Ideas, Stories, and Profiles

Every year, as Alfred Nobel dictated, Nobel prizes are awarded to those who have conferred the greatest benefit to humankind. This year, selection committees seem to have got it right, the Nobel science prizes all have in common celebrating discoveries that significantly advanced healthcare.

The Nobel Prize in Physiology or Medicine was awarded to immunologists James P. Allison and Tasuku Honjo, M.D. for their discovery of cancer therapy by inhibition of negative immune regulation, often referred to as “immune checkpoint therapy.” Think of it like a car on an important mission that shouldn’t be slow but the manufacturer had made the car to auto-break when exceeding a certain speed, you then remove all the breaks for the car to move as fast as it can. The same was done by Allison and Honjo when they studied and discovered proteins that function as brakes on the immune system and explored different strategies of releasing the brakes and unleashing immune cells to attack.

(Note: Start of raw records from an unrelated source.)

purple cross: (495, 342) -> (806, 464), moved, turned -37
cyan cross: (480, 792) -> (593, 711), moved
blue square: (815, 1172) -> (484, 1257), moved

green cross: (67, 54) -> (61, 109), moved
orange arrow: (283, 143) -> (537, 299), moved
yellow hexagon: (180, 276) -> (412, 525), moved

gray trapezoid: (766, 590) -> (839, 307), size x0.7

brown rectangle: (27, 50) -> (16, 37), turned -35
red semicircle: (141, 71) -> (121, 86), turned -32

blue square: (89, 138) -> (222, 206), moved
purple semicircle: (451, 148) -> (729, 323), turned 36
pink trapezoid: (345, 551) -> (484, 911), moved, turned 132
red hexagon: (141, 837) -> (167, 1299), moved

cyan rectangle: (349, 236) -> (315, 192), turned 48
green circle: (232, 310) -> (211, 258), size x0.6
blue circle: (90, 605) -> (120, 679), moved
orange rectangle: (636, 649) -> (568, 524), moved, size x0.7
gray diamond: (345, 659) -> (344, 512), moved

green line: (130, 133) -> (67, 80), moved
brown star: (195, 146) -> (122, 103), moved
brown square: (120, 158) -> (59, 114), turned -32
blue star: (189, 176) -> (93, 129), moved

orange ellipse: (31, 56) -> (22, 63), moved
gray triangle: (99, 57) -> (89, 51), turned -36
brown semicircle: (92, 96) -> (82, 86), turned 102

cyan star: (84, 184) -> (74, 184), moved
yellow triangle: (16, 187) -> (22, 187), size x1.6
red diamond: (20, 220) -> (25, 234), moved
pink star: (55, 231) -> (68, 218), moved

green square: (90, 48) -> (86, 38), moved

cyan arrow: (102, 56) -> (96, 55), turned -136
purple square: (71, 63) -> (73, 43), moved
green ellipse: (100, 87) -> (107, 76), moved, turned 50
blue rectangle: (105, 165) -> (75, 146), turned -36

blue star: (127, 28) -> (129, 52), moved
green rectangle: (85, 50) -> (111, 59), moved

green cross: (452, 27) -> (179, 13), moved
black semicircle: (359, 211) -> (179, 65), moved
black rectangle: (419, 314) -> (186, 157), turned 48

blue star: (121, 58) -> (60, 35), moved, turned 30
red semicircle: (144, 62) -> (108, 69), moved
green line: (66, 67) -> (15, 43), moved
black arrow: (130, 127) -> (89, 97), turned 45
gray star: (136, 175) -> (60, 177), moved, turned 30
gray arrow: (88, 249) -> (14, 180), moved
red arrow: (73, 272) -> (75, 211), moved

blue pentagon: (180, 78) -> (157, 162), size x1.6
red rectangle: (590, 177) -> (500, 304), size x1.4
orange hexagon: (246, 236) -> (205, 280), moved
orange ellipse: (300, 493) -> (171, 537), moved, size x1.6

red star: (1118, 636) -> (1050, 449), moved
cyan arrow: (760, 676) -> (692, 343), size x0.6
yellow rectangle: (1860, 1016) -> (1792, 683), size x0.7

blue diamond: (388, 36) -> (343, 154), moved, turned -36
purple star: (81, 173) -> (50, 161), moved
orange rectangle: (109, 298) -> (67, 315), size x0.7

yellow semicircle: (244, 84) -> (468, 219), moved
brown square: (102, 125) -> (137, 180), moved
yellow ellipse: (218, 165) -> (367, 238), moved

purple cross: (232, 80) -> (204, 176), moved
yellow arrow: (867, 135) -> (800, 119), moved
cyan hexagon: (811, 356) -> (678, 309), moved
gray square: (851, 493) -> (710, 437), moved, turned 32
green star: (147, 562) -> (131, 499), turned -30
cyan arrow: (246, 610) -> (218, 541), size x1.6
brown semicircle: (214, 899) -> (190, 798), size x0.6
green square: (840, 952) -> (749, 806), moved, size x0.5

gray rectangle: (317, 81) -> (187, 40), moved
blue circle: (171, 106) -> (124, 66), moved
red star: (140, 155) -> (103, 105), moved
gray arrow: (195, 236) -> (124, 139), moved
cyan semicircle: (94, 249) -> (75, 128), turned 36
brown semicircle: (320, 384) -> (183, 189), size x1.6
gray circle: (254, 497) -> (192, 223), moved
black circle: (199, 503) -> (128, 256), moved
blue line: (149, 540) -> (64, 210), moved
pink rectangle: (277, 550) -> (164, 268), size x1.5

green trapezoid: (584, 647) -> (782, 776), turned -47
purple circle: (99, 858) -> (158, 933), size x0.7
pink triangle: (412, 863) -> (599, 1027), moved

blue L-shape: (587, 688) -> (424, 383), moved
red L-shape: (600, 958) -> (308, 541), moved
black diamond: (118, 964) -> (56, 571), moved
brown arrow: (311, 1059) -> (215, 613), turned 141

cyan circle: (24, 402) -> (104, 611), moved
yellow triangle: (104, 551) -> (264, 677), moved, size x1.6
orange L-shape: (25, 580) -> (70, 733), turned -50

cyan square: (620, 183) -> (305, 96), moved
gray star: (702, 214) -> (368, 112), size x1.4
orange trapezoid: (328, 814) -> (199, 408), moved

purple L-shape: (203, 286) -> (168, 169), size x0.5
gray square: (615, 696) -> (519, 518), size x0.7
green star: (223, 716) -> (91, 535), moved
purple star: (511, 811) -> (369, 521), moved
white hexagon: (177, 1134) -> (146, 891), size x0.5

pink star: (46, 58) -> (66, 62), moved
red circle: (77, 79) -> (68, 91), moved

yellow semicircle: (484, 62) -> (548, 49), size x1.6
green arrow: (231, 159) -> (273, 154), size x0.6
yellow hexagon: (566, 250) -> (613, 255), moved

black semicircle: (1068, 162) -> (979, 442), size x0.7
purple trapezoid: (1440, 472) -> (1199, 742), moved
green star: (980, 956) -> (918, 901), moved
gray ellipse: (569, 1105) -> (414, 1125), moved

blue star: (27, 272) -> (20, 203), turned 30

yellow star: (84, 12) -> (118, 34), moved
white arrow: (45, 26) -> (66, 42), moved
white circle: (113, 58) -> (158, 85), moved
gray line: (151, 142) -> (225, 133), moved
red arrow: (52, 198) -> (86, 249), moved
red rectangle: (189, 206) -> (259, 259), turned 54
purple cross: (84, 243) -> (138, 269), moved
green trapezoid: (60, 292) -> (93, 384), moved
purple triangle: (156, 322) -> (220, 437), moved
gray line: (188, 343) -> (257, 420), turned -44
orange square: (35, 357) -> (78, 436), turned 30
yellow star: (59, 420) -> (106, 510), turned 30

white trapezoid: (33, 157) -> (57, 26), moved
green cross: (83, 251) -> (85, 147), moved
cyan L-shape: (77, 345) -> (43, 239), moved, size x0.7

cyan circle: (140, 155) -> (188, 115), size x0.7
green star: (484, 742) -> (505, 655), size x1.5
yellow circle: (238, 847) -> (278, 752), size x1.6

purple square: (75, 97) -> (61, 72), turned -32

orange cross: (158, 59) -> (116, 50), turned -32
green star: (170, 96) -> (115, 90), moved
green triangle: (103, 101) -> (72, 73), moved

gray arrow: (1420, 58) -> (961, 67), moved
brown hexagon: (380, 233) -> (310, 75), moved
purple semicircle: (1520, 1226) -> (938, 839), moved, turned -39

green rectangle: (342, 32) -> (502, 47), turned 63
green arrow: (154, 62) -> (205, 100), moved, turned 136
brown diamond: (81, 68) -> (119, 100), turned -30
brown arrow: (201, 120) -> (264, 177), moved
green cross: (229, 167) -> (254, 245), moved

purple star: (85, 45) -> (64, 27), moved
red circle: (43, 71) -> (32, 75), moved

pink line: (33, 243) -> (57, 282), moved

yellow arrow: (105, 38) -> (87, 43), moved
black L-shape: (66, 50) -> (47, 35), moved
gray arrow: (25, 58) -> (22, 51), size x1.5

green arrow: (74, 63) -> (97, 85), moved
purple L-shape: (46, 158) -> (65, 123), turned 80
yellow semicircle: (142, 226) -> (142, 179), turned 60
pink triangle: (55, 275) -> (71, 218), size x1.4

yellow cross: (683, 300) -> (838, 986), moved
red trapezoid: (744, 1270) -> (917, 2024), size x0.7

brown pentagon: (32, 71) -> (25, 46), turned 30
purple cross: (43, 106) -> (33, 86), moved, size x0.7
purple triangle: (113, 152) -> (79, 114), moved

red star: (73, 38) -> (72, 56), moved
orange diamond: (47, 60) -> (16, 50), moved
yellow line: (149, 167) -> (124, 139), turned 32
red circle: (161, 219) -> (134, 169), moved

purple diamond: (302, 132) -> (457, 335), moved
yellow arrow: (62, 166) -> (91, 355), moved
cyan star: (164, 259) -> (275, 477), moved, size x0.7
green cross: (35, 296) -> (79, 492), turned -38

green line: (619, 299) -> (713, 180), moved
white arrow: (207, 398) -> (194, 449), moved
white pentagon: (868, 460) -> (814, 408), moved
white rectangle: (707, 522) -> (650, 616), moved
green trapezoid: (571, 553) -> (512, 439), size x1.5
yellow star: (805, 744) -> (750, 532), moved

The Nobel Prize in Physics was awarded to Arthur Ashkin, a nuclear physicist who also happened to be the oldest (age ninety-six) laureate, for his invention of optical tweezers and their application to biological systems, and to electrical engineer Gérard Mourou and (his student) optical physicist Donna Strickland for their method of generating high-intensity, ultra-short optical pulses. Ashkin’s invention in practice is what would allow you to levitate a ping pong ball with a hairdryer and could be used to explore how cells talk to their surroundings and vice versa, and how these interactions affect disease progression. While Mourou and Donna’s technique, called Chirped Pulse Amplification (CPA), is now routinely used in corrective laser eye surgeries.

The Nobel Prize in Chemistry was awarded to chemical engineer Frances H. Arnold for her work on the directed evolution of enzymes, and to biologist George P. Smith and Sir Gregory P. Winter, a genetic engineer, for the phage display of peptides and antibodies. These Nobel Laureates in Chemistry have been inspired by the power of evolution and used the principles of direct evolution by genetic change and selection to develop proteins that solve mankind’s chemical problems. Arnold’s technique of producing enzymes (catalysts) through directed evolution are now used to manufacture everything from biofuels to pharmaceutical products. Smith and Winter’s discovery of antibodies evolved using a method called phage display is used to combat auto-immune diseases and to cure some cases of metastatic cancers. Sir Winter created the protein adalimumab, now marketed as Humira by Abbott Laboratories, which is a treatment for rheumatoid arthritis and inflammatory bowel disease.

Foundational research for this year’s Nobel science prizes was done over three decades ago and some only got to be used in routine medical practice, or pharmaceutical products, less than ten years ago. The Nobel science prizes don’t simply reward the invention only but its broad contribution to the evolution of humankind.